● Input records:
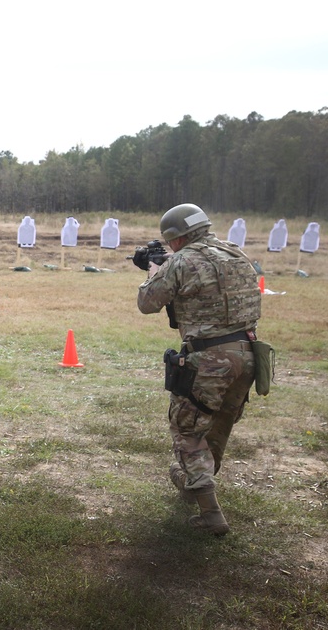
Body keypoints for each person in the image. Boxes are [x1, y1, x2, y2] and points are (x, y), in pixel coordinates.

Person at [136, 203, 261, 535]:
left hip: (209, 358)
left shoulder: (181, 261)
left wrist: (152, 273)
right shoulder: (237, 254)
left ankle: (211, 514)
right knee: (220, 423)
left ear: (176, 238)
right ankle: (196, 483)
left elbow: (148, 303)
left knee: (188, 429)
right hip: (249, 354)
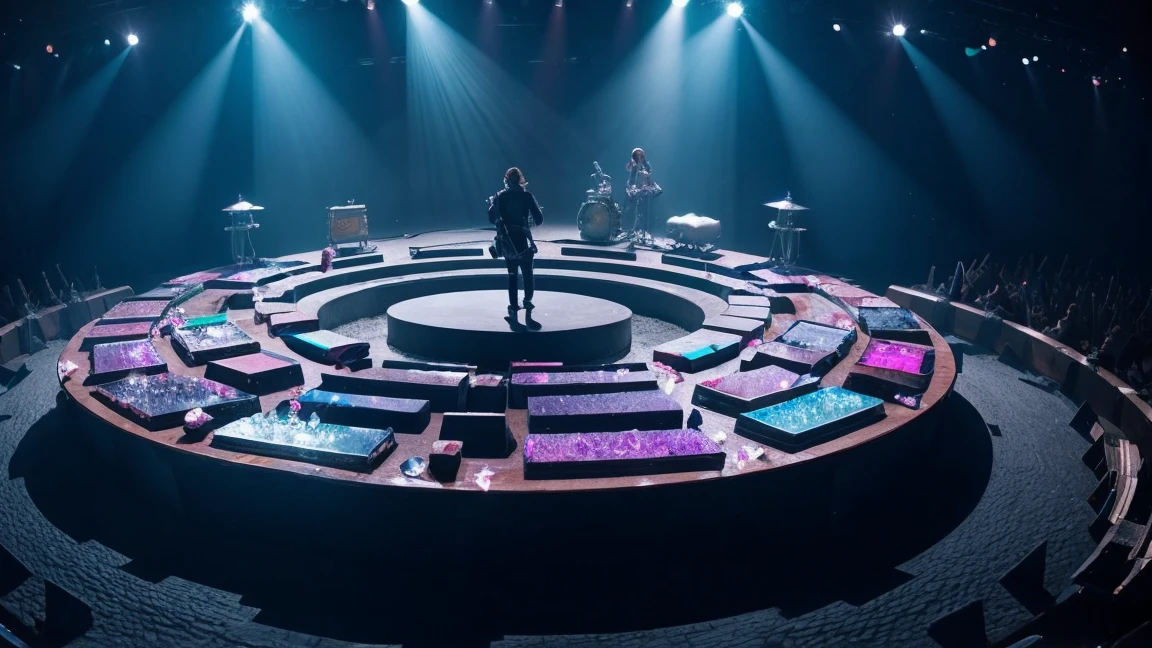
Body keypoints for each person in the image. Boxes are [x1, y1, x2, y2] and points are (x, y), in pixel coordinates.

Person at [488, 167, 544, 317]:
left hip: (507, 242)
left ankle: (513, 305)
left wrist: (493, 205)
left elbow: (492, 219)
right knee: (527, 272)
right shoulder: (527, 196)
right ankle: (527, 300)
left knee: (512, 274)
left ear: (506, 180)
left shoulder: (500, 197)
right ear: (520, 180)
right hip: (523, 241)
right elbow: (539, 220)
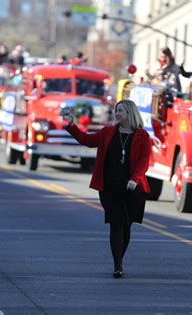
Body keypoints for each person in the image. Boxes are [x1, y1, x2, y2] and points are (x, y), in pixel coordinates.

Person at [64, 99, 152, 278]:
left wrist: (135, 179)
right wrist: (72, 125)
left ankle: (120, 260)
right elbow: (87, 140)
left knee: (126, 226)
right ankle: (117, 265)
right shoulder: (108, 132)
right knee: (116, 223)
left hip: (132, 188)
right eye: (116, 111)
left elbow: (144, 161)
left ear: (130, 113)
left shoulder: (142, 136)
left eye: (120, 111)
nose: (117, 114)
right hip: (110, 187)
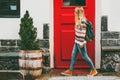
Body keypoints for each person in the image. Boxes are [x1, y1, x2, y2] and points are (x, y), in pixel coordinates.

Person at [61, 7, 98, 76]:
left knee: (85, 56)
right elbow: (78, 32)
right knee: (73, 55)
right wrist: (76, 41)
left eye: (75, 12)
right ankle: (70, 70)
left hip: (80, 42)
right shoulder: (78, 20)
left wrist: (82, 43)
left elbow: (83, 33)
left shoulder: (82, 21)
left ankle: (93, 70)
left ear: (78, 13)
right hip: (77, 41)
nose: (74, 13)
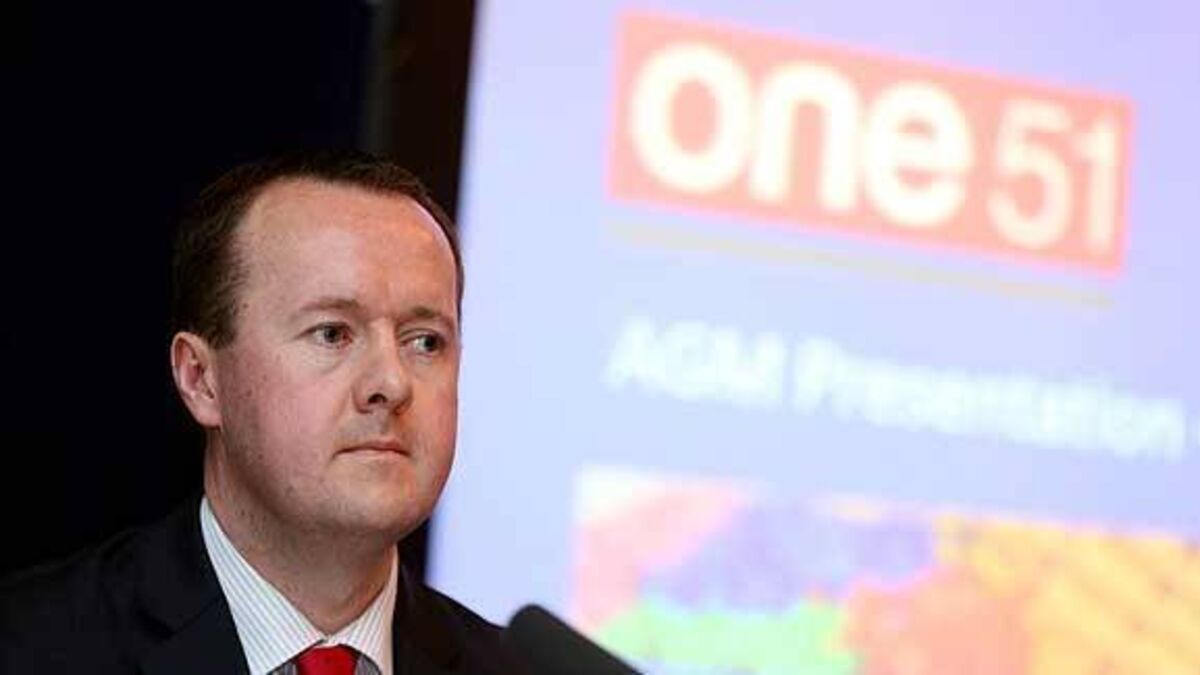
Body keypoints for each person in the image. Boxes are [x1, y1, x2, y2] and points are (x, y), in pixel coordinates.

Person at [0, 152, 530, 675]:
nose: (391, 384)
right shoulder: (30, 648)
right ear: (200, 379)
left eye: (425, 342)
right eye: (332, 333)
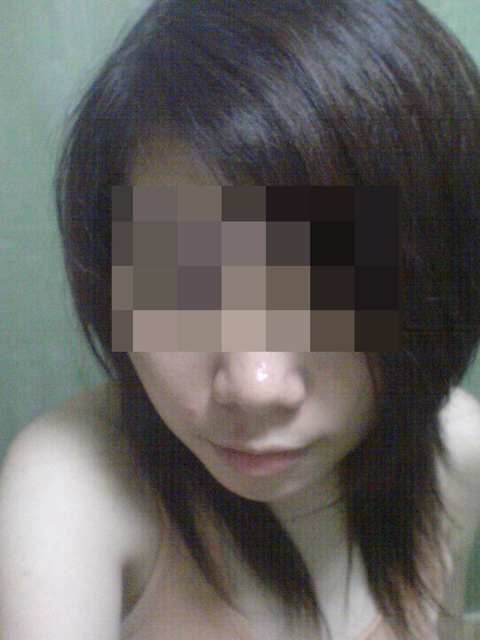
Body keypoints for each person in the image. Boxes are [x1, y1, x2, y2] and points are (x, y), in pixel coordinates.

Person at [1, 0, 480, 638]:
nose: (255, 387)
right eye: (183, 287)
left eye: (326, 286)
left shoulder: (459, 454)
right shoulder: (73, 485)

● Exercise brief: Could the material above be given again in full and exactly, with its pictures left out?

● Reply:
Body keypoints for each person in the image. Boxes are [x1, y1, x2, y2] and points are (x, y), in pixel coordinates.

Person at [136, 203, 261, 535]:
left hip: (209, 358)
left shoulder: (181, 261)
left wrist: (152, 273)
right shoulder: (237, 254)
left ankle: (211, 514)
right knee: (220, 423)
left ear: (176, 238)
right ankle: (196, 483)
left elbow: (148, 303)
left knee: (188, 429)
right hip: (249, 354)
Body keypoints for each person in the image. Boxes are [x1, y1, x2, y2] and points are (x, y), in pixel coordinates.

Person at [488, 167, 544, 317]:
left hip: (507, 242)
left ankle: (513, 305)
left wrist: (493, 205)
left elbow: (492, 219)
right knee: (527, 272)
right shoulder: (527, 196)
right ankle: (527, 300)
left knee: (512, 274)
left ear: (506, 180)
left shoulder: (500, 197)
right ear: (520, 180)
right hip: (523, 241)
right elbow: (539, 220)
Body keypoints for each person in the image. Boxes are [x1, y1, x2, y2] and points are (x, y), in pixel coordinates.

Person at [64, 99, 152, 278]:
left wrist: (135, 179)
right wrist: (72, 125)
left ankle: (120, 260)
right elbow: (87, 140)
left knee: (126, 226)
right ankle: (117, 265)
right shoulder: (108, 132)
right knee: (116, 223)
left hip: (132, 188)
right eye: (116, 111)
left elbow: (144, 161)
left ear: (130, 113)
left shoulder: (142, 136)
left eye: (120, 111)
nose: (117, 114)
right hip: (110, 187)
Body keypoints for each person in the image. Boxes are [x1, y1, x2, y2] and points are (x, y), in pixel coordinates.

Person at [61, 7, 98, 76]:
left knee: (85, 56)
right elbow: (78, 32)
right knee: (73, 55)
right wrist: (76, 41)
left eye: (75, 12)
right ankle: (70, 70)
left hip: (80, 42)
right shoulder: (78, 20)
left wrist: (82, 43)
left elbow: (83, 33)
left shoulder: (82, 21)
left ankle: (93, 70)
left ear: (78, 13)
right hip: (77, 41)
nose: (74, 13)
Body keypoints for each person in the image. Boxes are [x1, y1, x2, y2] and points are (x, y), in pixel coordinates.

Person at [0, 152, 530, 675]:
nose: (391, 384)
right shoulder: (30, 648)
right ear: (200, 379)
left eye: (425, 342)
right eye: (332, 333)
Body keypoints for each person in the image. Boxes are [x1, y1, x2, y2] and points are (x, y), in pixel coordinates.

Person at [1, 0, 480, 638]:
nose: (255, 387)
right eye: (183, 287)
left eye: (326, 286)
left shoulder: (459, 454)
right shoulder: (73, 485)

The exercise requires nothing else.